Design and construction
- Architecture firm: Hammill-Walter Associates; Sherman Carter Barnhart (consulting)

= BB&T Financial Center =

BB&T Financial Center is a 340 ft postmodern green glass and steel skyscraper at 200 West 2nd Street and is the 5th tallest building in Winston-Salem, Forsyth County, North Carolina, United States with 271445 sqft of space. It was completed in 1987 and has 21 floors. It served as the headquarters of BB&T from the merger of BB&T and Southern National Bank in 1995. The 19th floor has The Piedmont Club, with 13232 sqft.

==History==
One Triad Park was completed in 1987 at a cost of $24 million. Aetna Life Insurance Co. bought the building in 1991 for $10.1 million after foreclosure when previous owners could not pay a $26 million loan.

In the early 1990s, Southern National Bank was expanding and, although the headquarters stayed in Lumberton, North Carolina, the bank moved some operations to Winston-Salem. One Triad Park had 74,000 sqft of space Southern National could move into immediately. In 1993, with Southern National taking 80,000 sqft on eight floors, the building's name changed to Southern National Financial Center on May 3.

On August 1, 1994, BB&T and Southern National announced a "merger of equals". The merged bank would be called BB&T, though at first, the holding company remained Southern National. The headquarters became BB&T Financial Center. Southern National Corp. changed its name to BB&T Corp. in May 1997. Womble Carlyle Sandridge & Rice was another major tenant.

Parkway Properties Inc. of Jackson, Mississippi bought the building in 1996 for $25.5 million. Parkway sold the building to Cabot Investment Properties for $27 million in August 2003. Parkway Realty Services, a Parkway subsidiary, continued to manage the building.
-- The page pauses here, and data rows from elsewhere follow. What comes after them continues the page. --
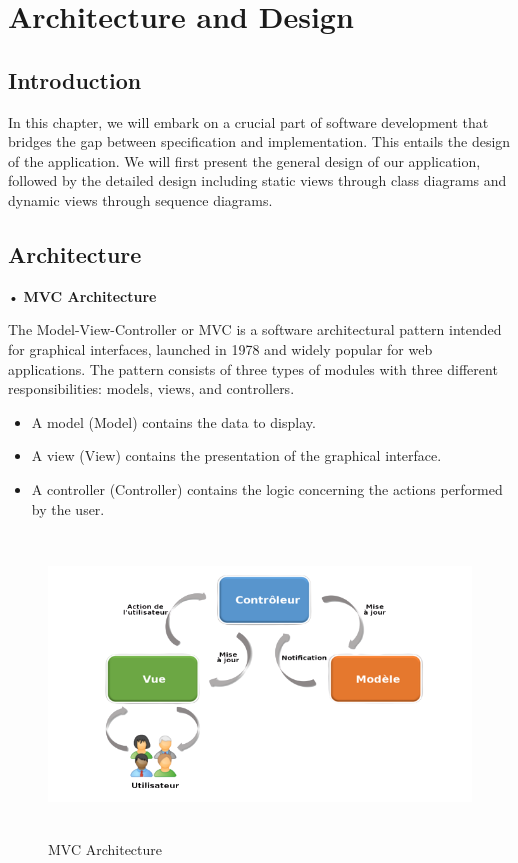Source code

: \chapter{Architecture and Design }

\section{Introduction }
In this chapter, we will embark on a crucial part of software development that bridges the gap between specification and implementation. This entails the design of the application. We will first present the general design of our application, followed by the detailed design including static views through class diagrams and dynamic views through sequence diagrams. 

\section{Architecture  }

• \textbf{MVC Architecture} 

The Model-View-Controller or MVC is a software architectural pattern intended for graphical interfaces, launched in 1978 and widely popular for web applications. The pattern consists of three types of modules with three different responsibilities: models, views, and controllers.

\begin{itemize}
    \item A model (Model) contains the data to display.
    \item A view (View) contains the presentation of the graphical interface.
    \item A controller (Controller) contains the logic concerning the actions performed by the user.
\end{itemize}
 
\begin{figure}[H]
   \centering
    \includegraphics[width=15cm,height=8cm]{images/MVC.png}
    \caption{MVC Architecture} 
    \label{MVC Architecture}
\end{figure}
BB&T had 201006 sqft as of 2002, and the Class A building was 97.5 percent occupied.

In December 2011, Inland Private Capital Corp. of Oak Brook, Illinois bought BB&T Financial Center for $34.1 million. BB&T occupied 94 percent of the building, still considered Class A.

In late 2014, investors bought BB&T Financial Center for $60 million, the most anyone ever paid per square foot for office space in the city, and nearly $26 million more than the tax value at the time. As of April, 2022, the tax value on the building was $30.2 million, nearly $30 million below purchase price.

After BB&T became Truist Financial in 2019, the company moved its headquarters to Truist Center in Charlotte, in Winston-Salem. Except for a branch office, all Truist employees were moving to other locations in the city. It has been mostly empty ever since.

==Ownership==
On October 18, 2018, one of the building's co-owners, Tyson "Ty" Rhame, was convicted by the Northern District of Georgia on 11 counts of mail and wire fraud conspiracy, and multiple counts of mail and wire fraud. The building has been a forfeiture target by the U.S. Government since March 2016, and a hearing was set for May 23, 2022 to determine the outcome. As of June 2, 2022, the hearing has not had an outcome.